実施課題 1: 文章の後に並ぶ行のうち、「scientific name: Sarga stipoidea」を含む行から最後の行までを、両端の行も含めて一字一句変えずにもう一度書き出してください。

まなびストレート 総括?。

 あとでと言っていたまなびストレート全篇を通してみて感じたことなのだが、やっぱりというか新番でだいぶ興味が薄れてしまってます。2007年1月開始アニメ 人気調査@はてな - エネルギー吸収と発散さんトコで見ると、人気はともかく話題性は大いにあったようです。
 一般的な見方としての結論は、中高大学生向けへの応援歌と、たぶん3〜40代への懐古みたいな感じなんでしょう。最終回直後あたりはもっと深いものがあるだろうと思っていたのですが、時間がたって思い起こしてみると割とスタンダードな作りであったことに気づかされました。

抽出データ:
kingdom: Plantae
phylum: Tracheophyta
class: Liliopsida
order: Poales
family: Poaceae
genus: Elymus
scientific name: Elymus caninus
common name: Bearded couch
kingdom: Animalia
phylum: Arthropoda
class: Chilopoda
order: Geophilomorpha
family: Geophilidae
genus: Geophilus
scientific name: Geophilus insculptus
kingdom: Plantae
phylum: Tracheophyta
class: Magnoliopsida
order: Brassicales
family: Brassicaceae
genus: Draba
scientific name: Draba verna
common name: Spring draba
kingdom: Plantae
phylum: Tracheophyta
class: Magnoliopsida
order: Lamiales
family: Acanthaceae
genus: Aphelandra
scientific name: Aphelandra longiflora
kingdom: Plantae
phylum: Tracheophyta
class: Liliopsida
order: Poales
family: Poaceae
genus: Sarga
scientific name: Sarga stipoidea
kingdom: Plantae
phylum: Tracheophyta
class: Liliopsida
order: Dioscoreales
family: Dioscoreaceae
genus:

実施課題 2: まなびストレートについての文章に照らして、次の各記述が合っているかを「はい」か「いいえ」で答え、判断の根拠となる文章中の語句をそのまま引用してください。(a) 筆者はまなびストレートを全篇通して見た。(b) 新番組によって筆者の興味は高まった。(c) 最終回直後、筆者はこの作品を割とスタンダードな作りだと考えていた。

結果 1:
scientific name: Sarga stipoidea
kingdom: Plantae
phylum: Tracheophyta
class: Liliopsida
order: Dioscoreales
family: Dioscoreaceae
genus:

結果 2:
(a) はい。「まなびストレート全篇を通してみて感じたことなのだが」
(b) いいえ。「新番でだいぶ興味が薄れてしまってます」
(c) いいえ。「最終回直後あたりはもっと深いものがあるだろうと思っていたのですが」